=== Exercise details ===
Could you repeat the whole listing below exactly, omitting any picture it holds?

=== Source material ===
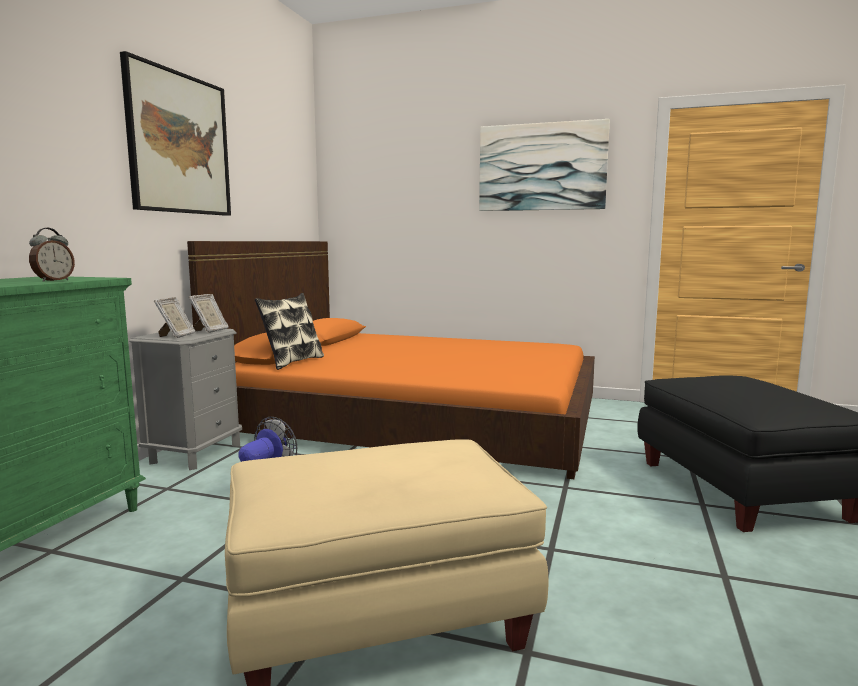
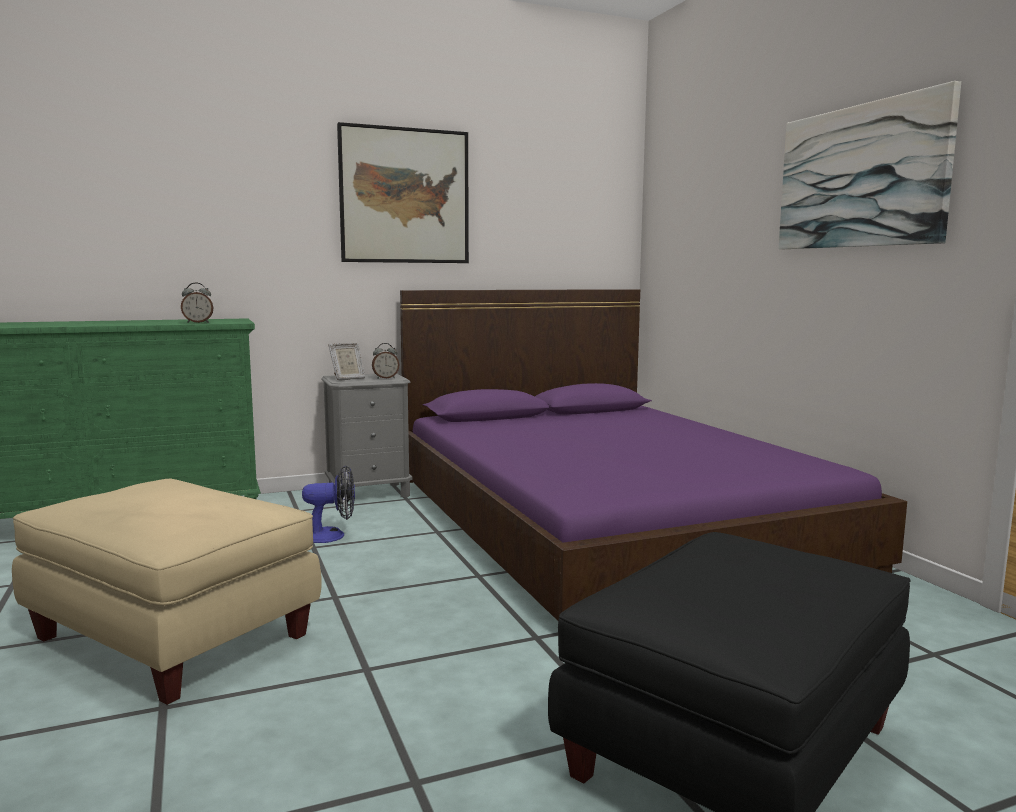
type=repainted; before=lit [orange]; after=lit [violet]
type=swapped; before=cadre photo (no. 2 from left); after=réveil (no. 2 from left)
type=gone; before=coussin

=== Exercise answer ===
type=repainted; before=lit [orange]; after=lit [violet]
type=swapped; before=cadre photo (no. 2 from left); after=réveil (no. 2 from left)
type=gone; before=coussin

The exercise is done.